Q-exponential distribution

q-exponential distribution

Probability density function
Parameters	${\displaystyle q<2}$ shape (real) ${\displaystyle \lambda >0}$ rate (real)
Support	${\displaystyle x\in [0,\infty ){\text{ for }}q\geq 1}$ ${\displaystyle x\in \left[0,{\frac {1}{\lambda (1-q)}}\right){\text{ for }}q<1}$
PDF	${\displaystyle (2-q)\lambda e_{q}^{-\lambda x}}$
CDF	${\displaystyle 1-e_{q'}^{-\lambda x/q'}{\text{ where }}q'={\frac {1}{2-q}}}$
Mean	${\displaystyle {\frac {1}{\lambda (3-2q)}}{\text{ for }}q<{\frac {3}{2}}}$ Otherwise undefined
Median	${\displaystyle {\frac {-q'\ln _{q'}(1/2)}{\lambda }}{\text{ where }}q'={\frac {1}{2-q}}}$
Mode	0
Variance	${\displaystyle {\frac {q-2}{(2q-3)^{2}(3q-4)\lambda ^{2}}}{\text{ for }}q<{\frac {4}{3}}}$
Skewness	${\displaystyle {\frac {2}{5-4q}}{\sqrt {\frac {3q-4}{q-2}}}{\text{ for }}q<{\frac {5}{4}}}$
Excess kurtosis	${\displaystyle 6{\frac {-4q^{3}+17q^{2}-20q+6}{(q-2)(4q-5)(5q-6)}}{\text{ for }}q<{\frac {6}{5}}}$

The q-exponential distribution is a probability distribution arising from the maximization of the Tsallis entropy under appropriate constraints, including constraining the domain to be positive.

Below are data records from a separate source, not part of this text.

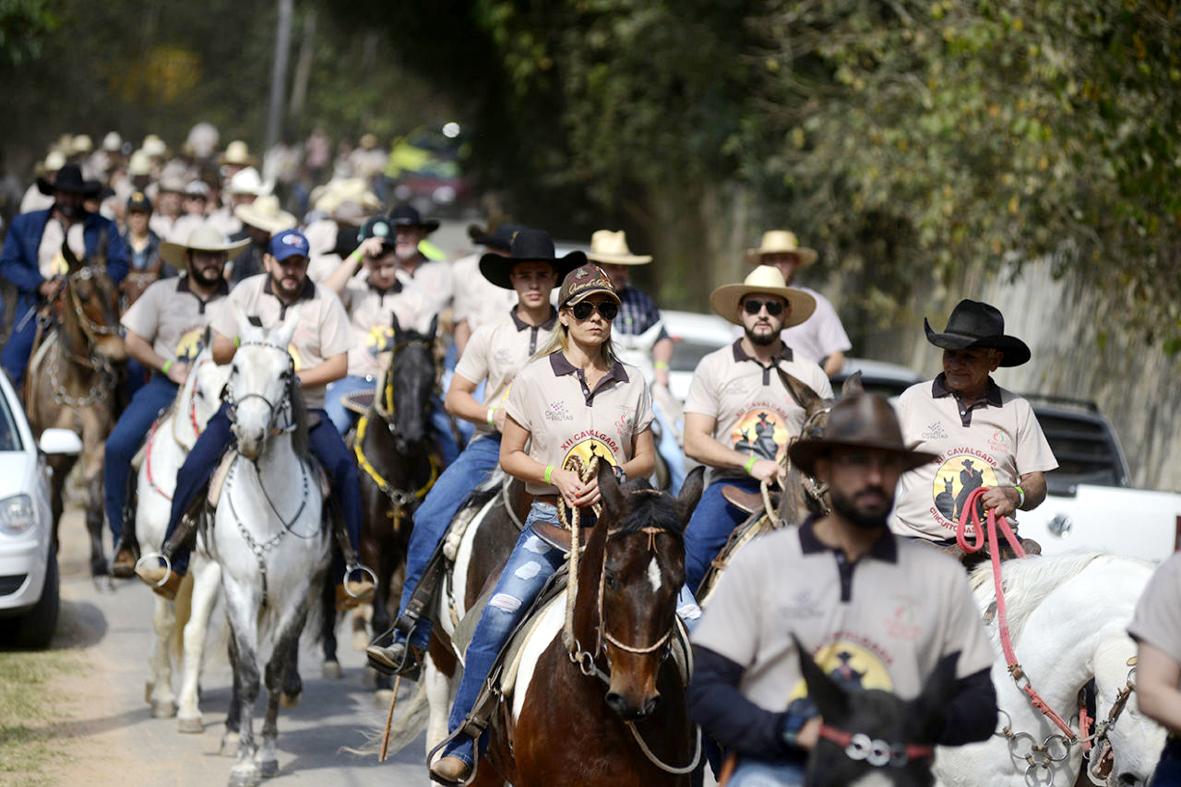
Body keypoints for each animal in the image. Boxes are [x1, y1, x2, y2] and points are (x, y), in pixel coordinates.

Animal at [136, 347, 230, 718]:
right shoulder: (154, 557)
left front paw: (189, 708)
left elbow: (195, 631)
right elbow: (163, 625)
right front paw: (164, 698)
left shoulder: (211, 567)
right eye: (200, 391)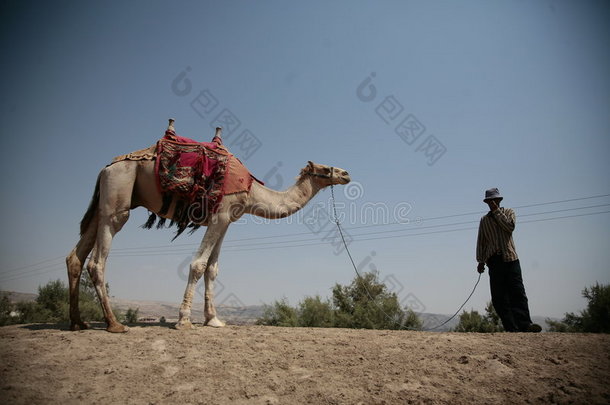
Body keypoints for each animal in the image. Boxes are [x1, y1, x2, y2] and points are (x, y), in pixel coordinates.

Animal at [64, 120, 350, 332]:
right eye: (327, 168)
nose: (346, 173)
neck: (252, 190)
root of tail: (105, 168)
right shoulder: (220, 215)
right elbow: (198, 264)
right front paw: (184, 320)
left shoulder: (226, 220)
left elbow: (213, 269)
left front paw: (213, 319)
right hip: (119, 193)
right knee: (97, 259)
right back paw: (114, 324)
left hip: (105, 203)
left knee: (76, 256)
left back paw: (78, 322)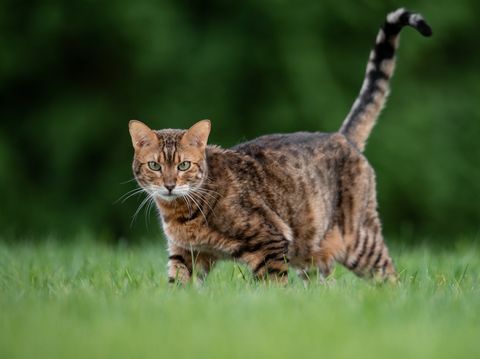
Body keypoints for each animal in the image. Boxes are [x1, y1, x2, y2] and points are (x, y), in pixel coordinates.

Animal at [127, 7, 432, 286]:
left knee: (389, 275)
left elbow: (273, 286)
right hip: (313, 253)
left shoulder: (270, 240)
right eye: (155, 165)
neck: (181, 213)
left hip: (359, 240)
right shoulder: (185, 253)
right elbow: (179, 285)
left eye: (183, 165)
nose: (169, 185)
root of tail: (341, 136)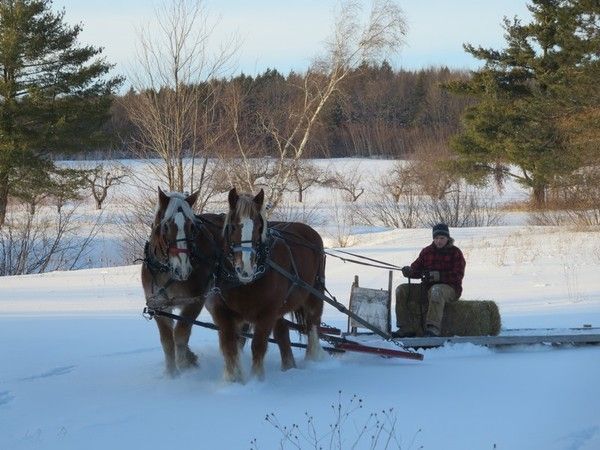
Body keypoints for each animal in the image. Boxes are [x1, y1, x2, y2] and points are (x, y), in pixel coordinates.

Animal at [141, 186, 220, 376]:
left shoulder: (194, 301)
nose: (182, 269)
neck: (166, 271)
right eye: (166, 226)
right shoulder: (159, 306)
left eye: (192, 226)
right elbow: (167, 341)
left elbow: (181, 334)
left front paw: (184, 364)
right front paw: (171, 374)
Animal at [206, 188, 328, 382]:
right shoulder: (224, 313)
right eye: (232, 226)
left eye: (258, 227)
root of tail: (308, 230)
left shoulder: (267, 314)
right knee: (283, 332)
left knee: (313, 326)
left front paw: (257, 379)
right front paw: (233, 380)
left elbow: (258, 346)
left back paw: (312, 359)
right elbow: (229, 346)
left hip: (314, 294)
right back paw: (288, 366)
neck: (246, 283)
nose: (246, 269)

It is one example of a Tsallis distribution. The q-exponential is a generalization of the exponential distribution in the same way that Tsallis entropy is a generalization of standard Boltzmann–Gibbs entropy or Shannon entropy.^[1] The exponential distribution is recovered as ${\displaystyle q\rightarrow 1.}$

Originally proposed by the statisticians George Box and David Cox in 1964,^[2] and known as the reverse Box–Cox transformation for ${\displaystyle q=1-\lambda ,}$ a particular case of power transform in statistics.